* **Exercise objective**
In the entries below, find the lines with the word "valore" and copy them.

BEGIN Provided information

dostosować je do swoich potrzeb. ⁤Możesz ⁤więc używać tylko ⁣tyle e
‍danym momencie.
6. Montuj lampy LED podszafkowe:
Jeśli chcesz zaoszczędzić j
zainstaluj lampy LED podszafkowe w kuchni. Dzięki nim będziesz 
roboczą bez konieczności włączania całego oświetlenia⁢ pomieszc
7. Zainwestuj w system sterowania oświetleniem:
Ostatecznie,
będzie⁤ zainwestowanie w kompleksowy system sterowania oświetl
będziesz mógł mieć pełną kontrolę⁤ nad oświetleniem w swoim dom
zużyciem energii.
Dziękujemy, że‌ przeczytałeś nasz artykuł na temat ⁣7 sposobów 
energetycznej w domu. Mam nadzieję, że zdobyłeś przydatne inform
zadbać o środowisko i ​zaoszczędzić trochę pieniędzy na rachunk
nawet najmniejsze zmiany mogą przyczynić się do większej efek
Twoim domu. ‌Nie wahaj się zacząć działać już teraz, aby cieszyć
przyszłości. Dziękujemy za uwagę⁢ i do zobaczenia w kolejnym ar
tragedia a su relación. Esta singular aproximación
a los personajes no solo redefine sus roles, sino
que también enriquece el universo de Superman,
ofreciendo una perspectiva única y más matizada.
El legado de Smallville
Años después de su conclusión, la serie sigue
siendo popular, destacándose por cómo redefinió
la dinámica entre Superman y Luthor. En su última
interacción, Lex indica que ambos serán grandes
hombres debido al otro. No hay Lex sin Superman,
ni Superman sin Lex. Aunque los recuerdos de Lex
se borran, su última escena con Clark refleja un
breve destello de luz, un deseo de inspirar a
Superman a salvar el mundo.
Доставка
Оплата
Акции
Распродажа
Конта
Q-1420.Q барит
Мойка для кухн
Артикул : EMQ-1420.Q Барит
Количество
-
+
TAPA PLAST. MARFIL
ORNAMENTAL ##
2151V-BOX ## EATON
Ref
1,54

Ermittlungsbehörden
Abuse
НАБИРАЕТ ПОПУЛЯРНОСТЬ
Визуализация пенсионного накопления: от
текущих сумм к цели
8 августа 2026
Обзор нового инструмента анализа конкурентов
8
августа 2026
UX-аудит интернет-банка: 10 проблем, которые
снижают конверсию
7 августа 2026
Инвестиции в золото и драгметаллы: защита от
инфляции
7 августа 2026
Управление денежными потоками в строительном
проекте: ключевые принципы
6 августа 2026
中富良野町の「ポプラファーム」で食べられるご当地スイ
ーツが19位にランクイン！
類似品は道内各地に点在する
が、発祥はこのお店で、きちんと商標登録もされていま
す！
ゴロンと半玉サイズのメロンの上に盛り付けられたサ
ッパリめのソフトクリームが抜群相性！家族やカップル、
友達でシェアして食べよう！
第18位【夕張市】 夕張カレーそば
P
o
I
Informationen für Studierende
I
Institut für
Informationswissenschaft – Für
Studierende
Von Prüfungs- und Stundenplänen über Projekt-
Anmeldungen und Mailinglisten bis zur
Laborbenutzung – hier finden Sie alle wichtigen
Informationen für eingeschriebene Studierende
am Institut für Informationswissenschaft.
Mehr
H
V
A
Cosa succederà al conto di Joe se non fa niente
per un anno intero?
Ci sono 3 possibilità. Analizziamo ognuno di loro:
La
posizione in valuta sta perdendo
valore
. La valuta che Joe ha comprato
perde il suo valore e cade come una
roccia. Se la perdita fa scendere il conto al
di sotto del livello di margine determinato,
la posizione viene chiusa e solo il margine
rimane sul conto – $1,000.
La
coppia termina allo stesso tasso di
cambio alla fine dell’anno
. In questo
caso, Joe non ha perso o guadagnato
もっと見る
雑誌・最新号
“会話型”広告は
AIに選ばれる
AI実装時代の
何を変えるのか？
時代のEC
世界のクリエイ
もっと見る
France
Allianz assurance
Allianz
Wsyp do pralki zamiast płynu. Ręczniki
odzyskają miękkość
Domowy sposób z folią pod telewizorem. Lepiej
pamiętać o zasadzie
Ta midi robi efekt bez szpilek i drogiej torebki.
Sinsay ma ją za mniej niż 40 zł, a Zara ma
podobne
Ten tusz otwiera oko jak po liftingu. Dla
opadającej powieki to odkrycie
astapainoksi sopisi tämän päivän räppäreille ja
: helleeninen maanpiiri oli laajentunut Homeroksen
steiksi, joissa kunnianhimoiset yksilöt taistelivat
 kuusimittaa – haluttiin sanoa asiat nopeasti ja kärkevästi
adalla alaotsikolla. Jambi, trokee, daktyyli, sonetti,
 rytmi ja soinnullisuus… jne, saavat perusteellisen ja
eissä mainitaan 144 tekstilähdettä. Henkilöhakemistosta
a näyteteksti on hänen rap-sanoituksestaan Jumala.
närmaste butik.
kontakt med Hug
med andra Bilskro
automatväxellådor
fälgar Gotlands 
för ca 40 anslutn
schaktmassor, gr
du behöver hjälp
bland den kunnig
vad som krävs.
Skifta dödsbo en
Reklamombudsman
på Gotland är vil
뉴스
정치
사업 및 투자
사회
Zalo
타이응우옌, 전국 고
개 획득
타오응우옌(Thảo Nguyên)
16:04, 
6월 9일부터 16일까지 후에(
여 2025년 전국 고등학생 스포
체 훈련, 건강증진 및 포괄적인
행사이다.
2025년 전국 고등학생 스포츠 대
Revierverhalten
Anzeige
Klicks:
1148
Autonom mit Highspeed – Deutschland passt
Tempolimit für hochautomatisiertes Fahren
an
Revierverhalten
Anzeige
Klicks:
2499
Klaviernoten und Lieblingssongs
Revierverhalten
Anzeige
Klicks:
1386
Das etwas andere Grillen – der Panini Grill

END Provided information

* **Finished exercise**
valore
perde il suo valore e cade come una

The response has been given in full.